You could send this picture with an email, put it on your website, and/or use it for FaceBook and Twitter.
You can begin to type when you see the blue cursor. Blender won’t text wrap for you, so you’ll need to hit return when you want to go to the next line.
If you don’t hit return you’ll end up with something like the above. This is easily fixed. Just use the back arrow to put returns wherever you would like.
That’s pretty much all you have to do. Now let’s shoot the picture. The correct word for this is render.
Make sure the little camera button above the word WindowScene is pressed. You’ll know it’s pressed because the area around the camera icon will be blue. Now click the button that says Render.
Depending on your computer this part may take a while. If it’s taking a long time, you may be able to do other work on your computer while you wait, but if your computer is slow this might be a good time to take a break and do something else.
Rendering complicated scenes like those done for Frozen the movie could take a single computer upwards of 30hrs.

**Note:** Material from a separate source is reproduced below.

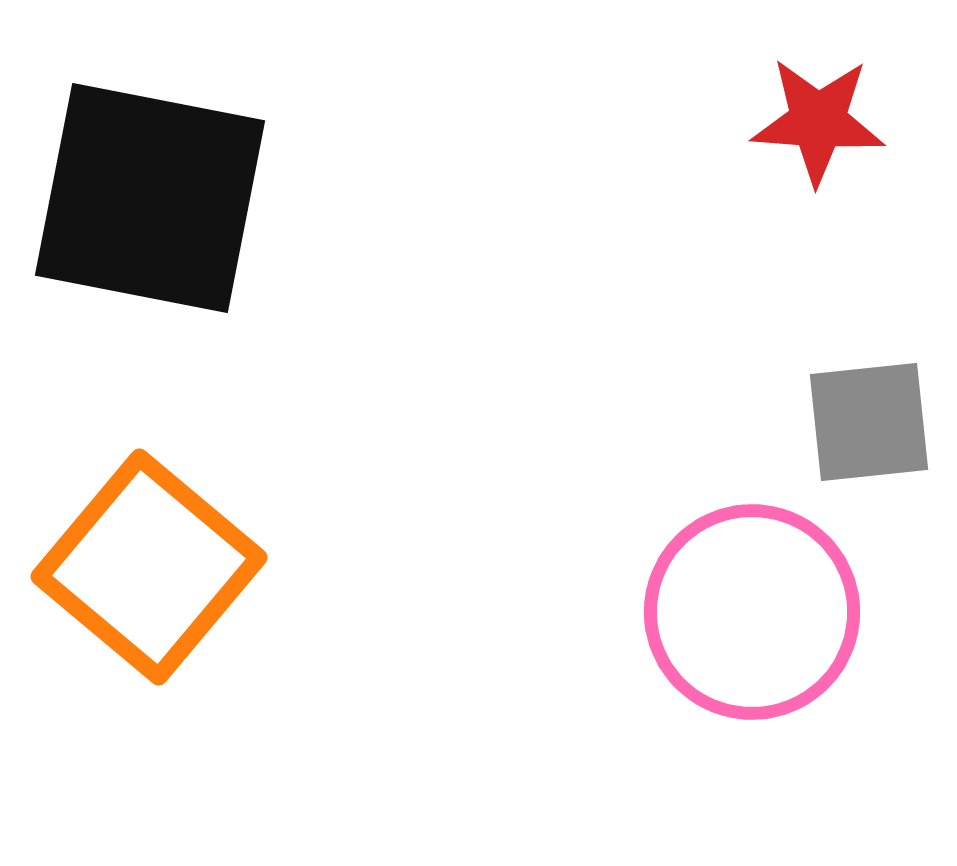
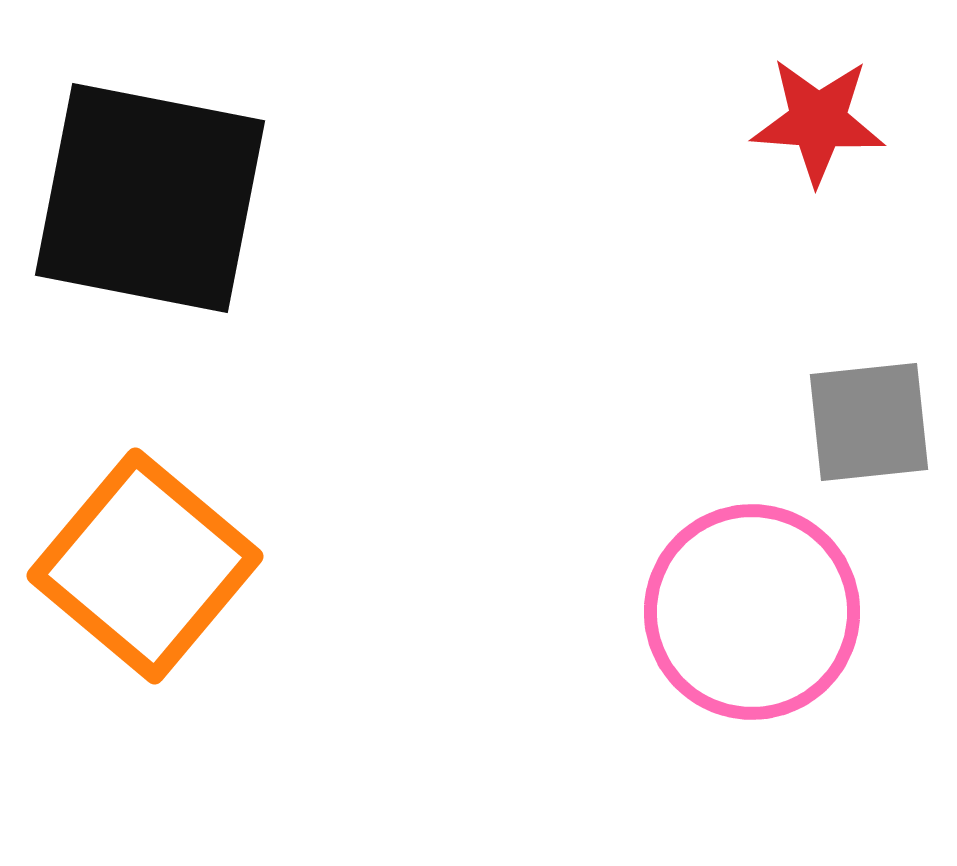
orange square: moved 4 px left, 1 px up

I know, wow. Don’t worry, for us it should be between 3 and 5min.
Now all you need to do is save the picture so you can use it in the future. Go to the bottom left side of the window and click image. You can then select save as image.
Here is where you can save your render (picture). The easiest way to do this is to make note of where Blender already wants to save your image (top center blue circle) or use one of the pre-loaded locations on the left side-bar. On my computer I could use desktop because that’s what’s listed. The default file format is PNG, but if you’d like something different, you can go to the bottom of the left sidebar and select the format that best suits you. JPG might be slightly more versatile than PNG if you’re not sure. when your done you can click Save as Image (right most blue circle).
I’m guessing it took you more than 5 min to read and go through this tutorial, but from now on you can use this graphic to say whatever you want.
This tutorial was designed to introduce you to enhanced graphics and CG. Future enhanced graphics files will be much easier for you to use because you made through this tutorial.
Also, remember that everything you saw with writing in the picture at the beginning of the post is editable. If you’d like a short tutorial on how to change any aspect, the camera angle, the picture dimensions or even the scene itself, leave me a comment and I’ll gladly do one.